How should a school be judged?

Many would say its capacity to produce good exam results.

Exam grades do at least offer a standard point of comparison from which different schools can be reviewed and ranked.

For parents, why would you not want your child being taught somewhere that has a proven track-record? After all decent university places and graduate schemes demand proven results.

So it is understandable that exam results have been seen as the key determinant of whether a school can achieve the coveted “outstanding” status from the Office for Standards in Education, Children's Services and Skills (Ofsted) in the past.

This remains a topic worthy of debate however.  

Speaking to The Guardian (see here) last December Pro Bono Economics Chairman and former Cabinet Secretary Lord O’Donnell said: “We are addicted to exams…but measuring success by exam results is fuelling stress, anxiety and failure among pupils, teachers, and schools.

“It’s clear from what we know that improving kids’ wellbeing is a much better way of improving their lives than improving their scores in these exams”.

This point is not lost on the current Chief Inspector at Ofsted, Amanda Spielman.

Writing in January she said: “We are proposing an evolutionary shift that rebalances inspection to look rather more closely at the substance of education: what is taught and how it is taught, with test and exam outcomes looked at in that context, not in isolation”.

Ms Spielman was referring to a proposed new inspection framework from Ofsted (see here) that would – if agreed – “de-intensify” the focus on performance data as historically understood  (just grades).

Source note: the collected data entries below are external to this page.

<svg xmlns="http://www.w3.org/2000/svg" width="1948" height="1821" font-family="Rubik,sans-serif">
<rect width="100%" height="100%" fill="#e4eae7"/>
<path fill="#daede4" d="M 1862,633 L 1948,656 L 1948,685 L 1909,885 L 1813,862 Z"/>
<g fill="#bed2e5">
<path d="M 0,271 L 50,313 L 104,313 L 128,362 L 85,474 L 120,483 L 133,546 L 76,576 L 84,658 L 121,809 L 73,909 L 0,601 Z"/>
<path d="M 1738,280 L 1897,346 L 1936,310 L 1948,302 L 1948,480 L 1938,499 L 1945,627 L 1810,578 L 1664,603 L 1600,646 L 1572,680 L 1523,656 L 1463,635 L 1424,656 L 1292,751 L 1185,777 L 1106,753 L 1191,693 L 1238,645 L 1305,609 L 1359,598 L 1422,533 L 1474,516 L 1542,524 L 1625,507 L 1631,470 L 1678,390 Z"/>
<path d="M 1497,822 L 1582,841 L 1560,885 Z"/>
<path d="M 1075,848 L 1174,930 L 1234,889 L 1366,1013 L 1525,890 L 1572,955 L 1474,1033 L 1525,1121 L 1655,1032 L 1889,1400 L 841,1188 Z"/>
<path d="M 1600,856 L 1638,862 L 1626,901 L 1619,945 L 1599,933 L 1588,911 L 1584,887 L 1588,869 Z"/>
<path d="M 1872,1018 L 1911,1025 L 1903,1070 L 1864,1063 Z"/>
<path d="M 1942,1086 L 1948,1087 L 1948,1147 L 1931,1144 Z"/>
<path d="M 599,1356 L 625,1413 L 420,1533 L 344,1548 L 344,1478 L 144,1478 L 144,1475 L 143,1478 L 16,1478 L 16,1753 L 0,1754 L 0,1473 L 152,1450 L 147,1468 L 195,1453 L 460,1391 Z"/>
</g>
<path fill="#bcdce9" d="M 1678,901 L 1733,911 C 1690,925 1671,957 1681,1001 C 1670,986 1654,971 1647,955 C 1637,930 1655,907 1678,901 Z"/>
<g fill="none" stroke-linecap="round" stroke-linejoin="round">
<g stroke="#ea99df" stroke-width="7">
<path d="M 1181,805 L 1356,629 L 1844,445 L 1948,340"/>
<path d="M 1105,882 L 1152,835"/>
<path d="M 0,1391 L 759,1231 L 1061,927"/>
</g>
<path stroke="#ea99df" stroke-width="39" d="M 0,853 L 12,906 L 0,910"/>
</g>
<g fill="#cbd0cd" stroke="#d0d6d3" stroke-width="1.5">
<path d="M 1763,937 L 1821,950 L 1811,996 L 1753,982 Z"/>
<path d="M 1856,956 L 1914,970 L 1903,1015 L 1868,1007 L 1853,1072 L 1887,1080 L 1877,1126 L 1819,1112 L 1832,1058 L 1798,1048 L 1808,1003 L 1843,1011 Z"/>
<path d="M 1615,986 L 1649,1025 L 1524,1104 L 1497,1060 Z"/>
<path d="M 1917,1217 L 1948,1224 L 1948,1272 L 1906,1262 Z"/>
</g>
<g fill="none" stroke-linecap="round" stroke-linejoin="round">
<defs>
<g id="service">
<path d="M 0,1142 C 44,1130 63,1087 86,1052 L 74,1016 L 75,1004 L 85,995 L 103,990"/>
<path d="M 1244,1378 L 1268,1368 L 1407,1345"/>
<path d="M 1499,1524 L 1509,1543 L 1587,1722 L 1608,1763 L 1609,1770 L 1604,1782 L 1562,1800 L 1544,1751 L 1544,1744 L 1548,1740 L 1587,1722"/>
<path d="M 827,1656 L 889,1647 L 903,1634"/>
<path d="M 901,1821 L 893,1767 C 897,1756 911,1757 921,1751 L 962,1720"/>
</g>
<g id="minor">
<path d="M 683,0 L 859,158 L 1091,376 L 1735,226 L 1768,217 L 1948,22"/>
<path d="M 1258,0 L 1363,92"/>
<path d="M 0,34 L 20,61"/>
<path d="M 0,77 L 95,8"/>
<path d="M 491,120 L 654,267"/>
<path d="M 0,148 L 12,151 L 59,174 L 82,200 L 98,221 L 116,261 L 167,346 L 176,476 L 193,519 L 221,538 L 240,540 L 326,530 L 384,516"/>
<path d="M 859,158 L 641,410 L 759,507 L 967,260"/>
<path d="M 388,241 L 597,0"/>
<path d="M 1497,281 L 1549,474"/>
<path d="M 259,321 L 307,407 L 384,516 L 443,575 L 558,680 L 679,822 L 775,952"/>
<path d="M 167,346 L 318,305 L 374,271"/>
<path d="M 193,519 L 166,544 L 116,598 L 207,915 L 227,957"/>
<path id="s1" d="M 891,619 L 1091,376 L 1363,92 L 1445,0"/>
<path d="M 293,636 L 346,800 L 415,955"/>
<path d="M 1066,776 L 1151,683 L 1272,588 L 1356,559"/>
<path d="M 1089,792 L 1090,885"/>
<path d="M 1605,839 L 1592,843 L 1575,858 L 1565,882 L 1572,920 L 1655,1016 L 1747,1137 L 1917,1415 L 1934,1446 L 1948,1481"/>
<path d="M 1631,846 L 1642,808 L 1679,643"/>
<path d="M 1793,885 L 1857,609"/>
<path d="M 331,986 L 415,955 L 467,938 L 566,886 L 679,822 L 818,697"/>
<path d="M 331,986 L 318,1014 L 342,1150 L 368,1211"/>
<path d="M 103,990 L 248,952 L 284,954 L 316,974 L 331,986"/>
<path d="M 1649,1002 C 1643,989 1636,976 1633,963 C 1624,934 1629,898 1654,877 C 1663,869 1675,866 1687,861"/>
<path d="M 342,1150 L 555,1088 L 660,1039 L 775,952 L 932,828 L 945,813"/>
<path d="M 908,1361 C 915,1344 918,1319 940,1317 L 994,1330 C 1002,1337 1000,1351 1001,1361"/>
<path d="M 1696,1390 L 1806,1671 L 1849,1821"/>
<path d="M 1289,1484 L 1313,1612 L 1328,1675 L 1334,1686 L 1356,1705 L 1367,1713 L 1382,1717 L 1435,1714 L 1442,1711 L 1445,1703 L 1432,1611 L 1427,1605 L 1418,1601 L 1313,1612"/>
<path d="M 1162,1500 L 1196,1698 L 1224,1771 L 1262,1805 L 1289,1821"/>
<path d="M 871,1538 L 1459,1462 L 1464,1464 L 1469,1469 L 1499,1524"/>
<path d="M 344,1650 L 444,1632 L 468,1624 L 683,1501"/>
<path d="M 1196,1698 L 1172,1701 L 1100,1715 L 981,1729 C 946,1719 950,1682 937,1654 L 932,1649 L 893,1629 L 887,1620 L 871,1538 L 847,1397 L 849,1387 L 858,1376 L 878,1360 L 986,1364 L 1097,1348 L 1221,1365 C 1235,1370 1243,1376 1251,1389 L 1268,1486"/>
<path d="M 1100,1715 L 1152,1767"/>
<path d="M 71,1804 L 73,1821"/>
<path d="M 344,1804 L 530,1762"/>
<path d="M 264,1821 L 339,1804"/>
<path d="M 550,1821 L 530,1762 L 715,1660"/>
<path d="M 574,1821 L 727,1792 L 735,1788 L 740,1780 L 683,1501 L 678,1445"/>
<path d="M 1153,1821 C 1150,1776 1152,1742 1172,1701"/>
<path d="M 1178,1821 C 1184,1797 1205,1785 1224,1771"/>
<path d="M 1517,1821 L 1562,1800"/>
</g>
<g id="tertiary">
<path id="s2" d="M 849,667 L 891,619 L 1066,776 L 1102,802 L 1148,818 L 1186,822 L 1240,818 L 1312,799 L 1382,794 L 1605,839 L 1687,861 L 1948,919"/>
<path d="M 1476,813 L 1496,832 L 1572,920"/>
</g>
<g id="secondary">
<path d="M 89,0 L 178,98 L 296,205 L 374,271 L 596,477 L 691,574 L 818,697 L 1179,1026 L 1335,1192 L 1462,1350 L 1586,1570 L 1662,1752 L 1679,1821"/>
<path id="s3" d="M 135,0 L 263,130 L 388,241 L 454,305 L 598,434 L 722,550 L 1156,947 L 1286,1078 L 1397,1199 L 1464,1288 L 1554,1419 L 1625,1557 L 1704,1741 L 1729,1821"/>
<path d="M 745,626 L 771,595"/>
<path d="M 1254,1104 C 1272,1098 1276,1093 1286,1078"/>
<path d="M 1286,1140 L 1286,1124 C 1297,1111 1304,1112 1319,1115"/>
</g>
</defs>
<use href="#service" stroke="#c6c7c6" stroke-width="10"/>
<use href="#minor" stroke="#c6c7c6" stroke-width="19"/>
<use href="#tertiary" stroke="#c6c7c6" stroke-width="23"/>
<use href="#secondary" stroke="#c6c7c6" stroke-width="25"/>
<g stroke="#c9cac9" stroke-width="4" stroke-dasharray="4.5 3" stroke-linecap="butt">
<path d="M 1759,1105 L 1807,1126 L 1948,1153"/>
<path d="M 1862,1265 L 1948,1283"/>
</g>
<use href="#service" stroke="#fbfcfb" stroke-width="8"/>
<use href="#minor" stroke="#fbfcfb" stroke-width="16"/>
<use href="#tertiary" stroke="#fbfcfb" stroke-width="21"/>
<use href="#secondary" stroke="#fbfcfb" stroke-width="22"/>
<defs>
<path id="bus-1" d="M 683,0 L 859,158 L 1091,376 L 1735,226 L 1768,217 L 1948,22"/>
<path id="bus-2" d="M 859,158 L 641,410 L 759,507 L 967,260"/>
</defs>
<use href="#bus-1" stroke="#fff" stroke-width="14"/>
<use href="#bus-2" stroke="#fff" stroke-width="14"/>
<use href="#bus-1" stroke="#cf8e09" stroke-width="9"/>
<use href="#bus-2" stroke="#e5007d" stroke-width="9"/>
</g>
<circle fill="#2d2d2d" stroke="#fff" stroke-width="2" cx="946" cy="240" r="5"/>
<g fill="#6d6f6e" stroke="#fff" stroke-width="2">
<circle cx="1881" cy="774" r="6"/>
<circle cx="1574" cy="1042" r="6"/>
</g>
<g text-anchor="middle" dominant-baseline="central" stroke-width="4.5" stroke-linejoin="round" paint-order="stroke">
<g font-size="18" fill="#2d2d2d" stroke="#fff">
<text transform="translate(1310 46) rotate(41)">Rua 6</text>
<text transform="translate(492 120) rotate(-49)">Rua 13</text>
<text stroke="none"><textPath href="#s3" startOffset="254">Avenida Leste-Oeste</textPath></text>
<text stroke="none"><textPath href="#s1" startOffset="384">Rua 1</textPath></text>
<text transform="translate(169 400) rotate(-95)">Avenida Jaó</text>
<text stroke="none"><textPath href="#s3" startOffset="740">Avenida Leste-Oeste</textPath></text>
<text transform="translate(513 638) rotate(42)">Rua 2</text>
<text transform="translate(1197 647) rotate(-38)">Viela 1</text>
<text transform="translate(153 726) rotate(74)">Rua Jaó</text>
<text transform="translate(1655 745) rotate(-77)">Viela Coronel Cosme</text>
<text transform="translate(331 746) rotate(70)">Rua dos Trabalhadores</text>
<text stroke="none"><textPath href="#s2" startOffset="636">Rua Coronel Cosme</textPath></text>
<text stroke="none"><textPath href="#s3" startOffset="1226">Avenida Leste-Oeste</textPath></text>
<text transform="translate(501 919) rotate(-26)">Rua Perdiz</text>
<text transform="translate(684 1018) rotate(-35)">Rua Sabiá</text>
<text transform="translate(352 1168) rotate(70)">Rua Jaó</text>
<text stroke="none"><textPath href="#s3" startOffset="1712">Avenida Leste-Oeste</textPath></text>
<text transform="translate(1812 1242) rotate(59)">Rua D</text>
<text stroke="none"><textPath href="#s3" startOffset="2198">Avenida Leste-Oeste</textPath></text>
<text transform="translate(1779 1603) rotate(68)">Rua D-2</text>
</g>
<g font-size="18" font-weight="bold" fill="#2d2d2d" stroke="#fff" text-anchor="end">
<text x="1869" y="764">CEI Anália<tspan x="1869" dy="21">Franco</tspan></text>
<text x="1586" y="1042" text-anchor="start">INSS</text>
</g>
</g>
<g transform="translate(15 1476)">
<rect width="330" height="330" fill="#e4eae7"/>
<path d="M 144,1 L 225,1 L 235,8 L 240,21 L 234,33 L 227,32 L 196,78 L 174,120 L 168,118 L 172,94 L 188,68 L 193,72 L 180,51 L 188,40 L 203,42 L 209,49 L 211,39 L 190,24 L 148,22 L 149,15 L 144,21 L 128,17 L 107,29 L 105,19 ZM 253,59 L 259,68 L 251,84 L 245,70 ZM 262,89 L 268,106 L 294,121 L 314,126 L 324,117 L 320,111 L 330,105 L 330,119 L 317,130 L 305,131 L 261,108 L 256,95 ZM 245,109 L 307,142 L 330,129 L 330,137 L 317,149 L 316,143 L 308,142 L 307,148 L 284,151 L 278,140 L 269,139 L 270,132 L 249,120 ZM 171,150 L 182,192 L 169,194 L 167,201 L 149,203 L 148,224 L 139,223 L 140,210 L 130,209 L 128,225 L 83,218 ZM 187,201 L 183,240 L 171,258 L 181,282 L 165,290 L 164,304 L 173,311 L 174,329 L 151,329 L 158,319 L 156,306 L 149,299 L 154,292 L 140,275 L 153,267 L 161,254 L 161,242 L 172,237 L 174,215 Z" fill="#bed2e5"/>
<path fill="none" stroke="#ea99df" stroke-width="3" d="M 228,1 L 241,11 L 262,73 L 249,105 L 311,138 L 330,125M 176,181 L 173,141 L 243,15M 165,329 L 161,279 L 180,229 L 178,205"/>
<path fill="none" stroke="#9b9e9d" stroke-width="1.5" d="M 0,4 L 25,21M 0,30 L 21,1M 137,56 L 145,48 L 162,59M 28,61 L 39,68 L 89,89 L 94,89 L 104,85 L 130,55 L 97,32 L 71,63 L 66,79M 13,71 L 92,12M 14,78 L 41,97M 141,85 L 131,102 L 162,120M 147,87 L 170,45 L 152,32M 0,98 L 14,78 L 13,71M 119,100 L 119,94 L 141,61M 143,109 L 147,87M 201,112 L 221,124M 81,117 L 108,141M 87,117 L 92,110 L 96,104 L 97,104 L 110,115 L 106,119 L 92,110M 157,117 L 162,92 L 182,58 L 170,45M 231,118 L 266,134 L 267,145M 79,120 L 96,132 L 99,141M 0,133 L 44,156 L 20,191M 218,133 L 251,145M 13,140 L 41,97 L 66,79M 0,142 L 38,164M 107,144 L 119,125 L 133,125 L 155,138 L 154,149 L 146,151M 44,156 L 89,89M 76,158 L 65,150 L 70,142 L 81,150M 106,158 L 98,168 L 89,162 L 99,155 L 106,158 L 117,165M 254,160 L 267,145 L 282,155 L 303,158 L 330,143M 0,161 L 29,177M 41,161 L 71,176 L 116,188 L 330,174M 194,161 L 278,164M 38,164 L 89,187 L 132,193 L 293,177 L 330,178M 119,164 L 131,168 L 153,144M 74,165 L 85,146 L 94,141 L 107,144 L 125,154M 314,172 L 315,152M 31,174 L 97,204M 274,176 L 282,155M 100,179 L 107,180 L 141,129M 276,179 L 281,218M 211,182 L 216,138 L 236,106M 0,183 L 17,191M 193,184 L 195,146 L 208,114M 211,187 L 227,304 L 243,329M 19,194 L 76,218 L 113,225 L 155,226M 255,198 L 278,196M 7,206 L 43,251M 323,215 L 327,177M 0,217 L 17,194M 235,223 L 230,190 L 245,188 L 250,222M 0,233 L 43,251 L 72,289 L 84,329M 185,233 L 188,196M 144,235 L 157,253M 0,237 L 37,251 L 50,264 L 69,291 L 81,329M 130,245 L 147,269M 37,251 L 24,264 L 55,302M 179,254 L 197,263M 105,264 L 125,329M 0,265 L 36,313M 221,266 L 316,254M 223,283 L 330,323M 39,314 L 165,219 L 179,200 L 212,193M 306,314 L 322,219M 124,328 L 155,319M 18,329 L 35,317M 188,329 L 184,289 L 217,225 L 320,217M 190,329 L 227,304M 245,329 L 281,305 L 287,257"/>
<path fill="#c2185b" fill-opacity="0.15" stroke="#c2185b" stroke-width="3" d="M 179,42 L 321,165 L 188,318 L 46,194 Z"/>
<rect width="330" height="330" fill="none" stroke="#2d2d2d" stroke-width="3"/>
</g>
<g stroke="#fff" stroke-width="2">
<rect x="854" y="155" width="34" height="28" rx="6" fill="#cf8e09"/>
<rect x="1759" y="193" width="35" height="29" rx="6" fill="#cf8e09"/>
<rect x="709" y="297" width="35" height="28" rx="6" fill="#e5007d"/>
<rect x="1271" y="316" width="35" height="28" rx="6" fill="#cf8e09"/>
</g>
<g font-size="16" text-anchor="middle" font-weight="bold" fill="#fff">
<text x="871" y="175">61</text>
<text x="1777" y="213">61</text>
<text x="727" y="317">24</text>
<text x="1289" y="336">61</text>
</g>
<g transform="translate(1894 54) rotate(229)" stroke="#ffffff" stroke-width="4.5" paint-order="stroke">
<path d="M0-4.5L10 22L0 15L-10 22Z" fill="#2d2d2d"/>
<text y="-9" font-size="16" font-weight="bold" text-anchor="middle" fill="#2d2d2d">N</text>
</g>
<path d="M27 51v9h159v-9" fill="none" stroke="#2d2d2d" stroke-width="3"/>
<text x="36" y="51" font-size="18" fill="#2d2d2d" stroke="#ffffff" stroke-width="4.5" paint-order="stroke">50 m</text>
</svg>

A more rounded “quality of education” judgement would be put in place.

This is a very interesting prospect.

To explore one aspect in a little more detail, there is academic research which suggests that increasing the amount of time pupils spend doing physical activities (either during school time or at extra-curricular level) may enhance their academic performance[1].  

Could an exclusive emphasis on core-performance data in say, Maths, English and Science even be self-defeating for schools?

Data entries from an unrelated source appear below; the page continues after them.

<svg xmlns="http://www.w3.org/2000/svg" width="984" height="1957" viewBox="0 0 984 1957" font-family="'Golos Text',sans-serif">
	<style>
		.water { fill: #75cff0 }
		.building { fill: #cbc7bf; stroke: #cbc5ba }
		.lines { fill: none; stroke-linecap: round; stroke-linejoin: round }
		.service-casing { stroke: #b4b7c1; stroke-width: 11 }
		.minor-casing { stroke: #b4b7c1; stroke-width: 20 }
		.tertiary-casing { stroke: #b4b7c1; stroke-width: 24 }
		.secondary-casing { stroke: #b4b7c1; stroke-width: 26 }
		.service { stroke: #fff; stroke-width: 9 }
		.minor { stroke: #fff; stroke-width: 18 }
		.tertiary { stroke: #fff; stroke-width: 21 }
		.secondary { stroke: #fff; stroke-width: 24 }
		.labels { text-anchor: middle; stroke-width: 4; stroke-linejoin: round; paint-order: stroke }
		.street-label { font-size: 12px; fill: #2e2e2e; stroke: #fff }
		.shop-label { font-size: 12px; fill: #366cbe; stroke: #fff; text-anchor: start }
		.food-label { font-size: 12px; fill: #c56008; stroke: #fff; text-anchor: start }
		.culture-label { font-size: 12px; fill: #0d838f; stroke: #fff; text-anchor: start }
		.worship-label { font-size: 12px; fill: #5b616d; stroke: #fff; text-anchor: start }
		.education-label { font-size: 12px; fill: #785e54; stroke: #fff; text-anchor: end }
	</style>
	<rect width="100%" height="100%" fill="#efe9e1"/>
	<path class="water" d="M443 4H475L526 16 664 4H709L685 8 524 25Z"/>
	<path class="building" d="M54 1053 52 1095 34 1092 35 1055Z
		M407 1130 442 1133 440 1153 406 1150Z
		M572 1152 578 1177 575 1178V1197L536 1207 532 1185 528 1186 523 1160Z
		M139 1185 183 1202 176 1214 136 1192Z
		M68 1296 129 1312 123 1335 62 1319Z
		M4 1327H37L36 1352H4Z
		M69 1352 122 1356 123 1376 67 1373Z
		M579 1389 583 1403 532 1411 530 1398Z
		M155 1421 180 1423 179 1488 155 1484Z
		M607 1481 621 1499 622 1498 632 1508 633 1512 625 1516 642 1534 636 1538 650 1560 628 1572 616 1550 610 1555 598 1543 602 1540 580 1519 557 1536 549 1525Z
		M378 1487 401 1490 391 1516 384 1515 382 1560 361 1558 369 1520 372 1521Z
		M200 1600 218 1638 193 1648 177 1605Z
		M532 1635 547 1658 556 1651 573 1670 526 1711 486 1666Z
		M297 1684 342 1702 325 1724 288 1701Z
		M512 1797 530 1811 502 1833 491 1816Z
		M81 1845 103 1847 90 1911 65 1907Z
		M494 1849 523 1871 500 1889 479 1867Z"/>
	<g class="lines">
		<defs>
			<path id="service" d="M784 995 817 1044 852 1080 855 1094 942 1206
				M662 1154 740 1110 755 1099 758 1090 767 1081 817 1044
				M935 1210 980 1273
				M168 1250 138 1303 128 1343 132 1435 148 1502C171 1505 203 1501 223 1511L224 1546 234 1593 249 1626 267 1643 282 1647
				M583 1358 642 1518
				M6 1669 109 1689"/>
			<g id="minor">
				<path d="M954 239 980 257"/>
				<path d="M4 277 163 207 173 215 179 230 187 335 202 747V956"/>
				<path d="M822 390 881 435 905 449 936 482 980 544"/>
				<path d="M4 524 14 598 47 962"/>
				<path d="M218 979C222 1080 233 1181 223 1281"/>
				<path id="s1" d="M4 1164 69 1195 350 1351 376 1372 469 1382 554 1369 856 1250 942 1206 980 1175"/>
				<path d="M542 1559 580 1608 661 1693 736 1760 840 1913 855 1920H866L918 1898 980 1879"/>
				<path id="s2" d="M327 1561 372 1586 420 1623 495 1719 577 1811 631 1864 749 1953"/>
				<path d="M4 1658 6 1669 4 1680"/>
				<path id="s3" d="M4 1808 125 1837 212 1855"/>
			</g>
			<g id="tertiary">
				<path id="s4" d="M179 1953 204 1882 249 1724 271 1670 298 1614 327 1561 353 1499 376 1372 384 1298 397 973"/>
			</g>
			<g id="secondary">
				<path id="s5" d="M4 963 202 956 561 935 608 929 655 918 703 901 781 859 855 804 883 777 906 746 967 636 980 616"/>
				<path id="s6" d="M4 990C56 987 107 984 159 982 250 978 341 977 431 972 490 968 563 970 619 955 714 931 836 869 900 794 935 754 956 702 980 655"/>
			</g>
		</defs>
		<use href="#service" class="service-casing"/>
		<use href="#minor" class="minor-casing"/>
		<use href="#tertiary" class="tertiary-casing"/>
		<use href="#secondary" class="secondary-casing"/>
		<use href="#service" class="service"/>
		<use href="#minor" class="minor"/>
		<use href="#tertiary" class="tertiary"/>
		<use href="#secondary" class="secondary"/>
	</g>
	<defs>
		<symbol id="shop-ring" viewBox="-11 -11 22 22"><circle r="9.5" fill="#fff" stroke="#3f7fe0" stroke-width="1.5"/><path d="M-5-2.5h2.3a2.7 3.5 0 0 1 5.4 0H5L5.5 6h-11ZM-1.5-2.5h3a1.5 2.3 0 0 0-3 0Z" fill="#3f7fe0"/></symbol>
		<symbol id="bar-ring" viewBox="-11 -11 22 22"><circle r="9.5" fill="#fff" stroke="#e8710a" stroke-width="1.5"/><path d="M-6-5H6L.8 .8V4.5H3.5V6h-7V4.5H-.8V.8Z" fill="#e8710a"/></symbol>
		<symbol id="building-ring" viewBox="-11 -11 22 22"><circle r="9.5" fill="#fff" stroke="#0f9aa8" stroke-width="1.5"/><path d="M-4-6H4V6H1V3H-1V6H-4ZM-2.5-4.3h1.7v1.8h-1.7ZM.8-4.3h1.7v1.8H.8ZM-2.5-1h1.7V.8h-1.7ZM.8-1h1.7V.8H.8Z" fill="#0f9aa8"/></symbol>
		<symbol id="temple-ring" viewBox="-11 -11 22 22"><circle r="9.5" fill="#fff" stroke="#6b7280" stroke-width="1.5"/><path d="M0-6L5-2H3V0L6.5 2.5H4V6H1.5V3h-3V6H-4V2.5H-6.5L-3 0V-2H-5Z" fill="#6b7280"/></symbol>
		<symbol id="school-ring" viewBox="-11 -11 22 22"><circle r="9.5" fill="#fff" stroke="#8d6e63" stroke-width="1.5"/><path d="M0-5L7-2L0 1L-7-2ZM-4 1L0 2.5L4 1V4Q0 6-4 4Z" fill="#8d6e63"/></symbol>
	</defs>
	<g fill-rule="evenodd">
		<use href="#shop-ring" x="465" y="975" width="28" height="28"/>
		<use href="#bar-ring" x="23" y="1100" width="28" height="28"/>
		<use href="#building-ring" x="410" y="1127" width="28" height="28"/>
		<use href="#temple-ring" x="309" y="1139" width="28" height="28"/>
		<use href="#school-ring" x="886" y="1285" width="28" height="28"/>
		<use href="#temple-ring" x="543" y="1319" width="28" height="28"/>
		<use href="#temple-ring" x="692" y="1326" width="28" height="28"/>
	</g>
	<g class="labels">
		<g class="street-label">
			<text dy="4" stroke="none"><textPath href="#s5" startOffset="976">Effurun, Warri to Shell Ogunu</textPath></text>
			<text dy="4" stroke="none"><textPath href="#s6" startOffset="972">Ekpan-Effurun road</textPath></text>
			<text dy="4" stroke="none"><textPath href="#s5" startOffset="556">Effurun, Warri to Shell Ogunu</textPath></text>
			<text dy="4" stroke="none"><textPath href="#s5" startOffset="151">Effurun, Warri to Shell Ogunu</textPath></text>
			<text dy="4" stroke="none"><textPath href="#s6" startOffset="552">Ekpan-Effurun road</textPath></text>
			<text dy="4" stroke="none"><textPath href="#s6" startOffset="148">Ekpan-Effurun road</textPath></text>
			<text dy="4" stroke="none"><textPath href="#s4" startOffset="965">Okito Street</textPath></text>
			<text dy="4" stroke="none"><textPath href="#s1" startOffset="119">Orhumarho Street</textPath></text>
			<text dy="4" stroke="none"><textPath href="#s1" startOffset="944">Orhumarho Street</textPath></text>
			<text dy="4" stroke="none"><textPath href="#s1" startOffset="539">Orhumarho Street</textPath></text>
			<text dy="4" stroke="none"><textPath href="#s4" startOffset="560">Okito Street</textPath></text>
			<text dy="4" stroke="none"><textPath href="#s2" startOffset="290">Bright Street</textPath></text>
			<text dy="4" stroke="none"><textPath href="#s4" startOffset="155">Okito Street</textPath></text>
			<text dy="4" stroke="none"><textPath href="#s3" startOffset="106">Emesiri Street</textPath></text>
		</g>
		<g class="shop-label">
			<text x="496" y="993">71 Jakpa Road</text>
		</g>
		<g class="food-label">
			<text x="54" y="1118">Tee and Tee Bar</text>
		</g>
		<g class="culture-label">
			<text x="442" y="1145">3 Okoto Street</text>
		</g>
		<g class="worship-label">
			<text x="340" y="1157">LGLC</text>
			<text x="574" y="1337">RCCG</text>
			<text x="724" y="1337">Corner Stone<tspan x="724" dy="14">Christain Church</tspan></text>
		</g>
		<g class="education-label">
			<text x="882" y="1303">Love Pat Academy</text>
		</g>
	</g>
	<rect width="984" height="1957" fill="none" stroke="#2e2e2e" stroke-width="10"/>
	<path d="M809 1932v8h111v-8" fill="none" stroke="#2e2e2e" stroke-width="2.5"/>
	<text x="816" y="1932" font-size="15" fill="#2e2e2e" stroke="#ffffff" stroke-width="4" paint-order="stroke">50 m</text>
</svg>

The findings from a Pro Bono Economics report published in December 2017 on behalf of Greenhouse Sports, a London-based charity that uses sport to help young people living in the inner city realise their full potential, also make for interesting reading here[2].

They show that on average, 36% of Greenhouse Sports pupils exercise for more than 60 minutes a day, a figure more than twice the then London average of 16%.

Pupil engagement with Greenhouse Sports appears to contribute to an average increase in annual attendance of four percentage points. What is more, programme participants in relevant schools outperformed their peers by up to a third of a grade in English and 40% of a grade in Maths.

Clearly this is a complicated subject; schools have finite budgets and teachers’ collective capacity is at (and often beyond) breaking point, so cramming the day with yet more activities and demands might be a stretch.

However, if Ofsted can facilitate more rounded learning environments that see time freed up for physical activity, and of course for arts and culture, there is growing evidence to suggest this will help teachers and pupils.

Teachers may no longer be quite as constrained to march to the drum-beat of delivery in exams, more exams and little else. 

Happier, healthier pupils doing better in those all-important exams could be the long-term result.

If more schools are able to engage in creative ways of fostering children’s wellbeing and attainment in tandem, long-term studies of their effectiveness will also be possible, the findings of which only improve our understanding of what works in this regard.

Lord O’Donnell is clearly onto something here, and Pro Bono Economics was very happy to make these points in a submission to the Ofsted consultation earlier this month (see here).

We eagerly await the final form of the new inspection framework.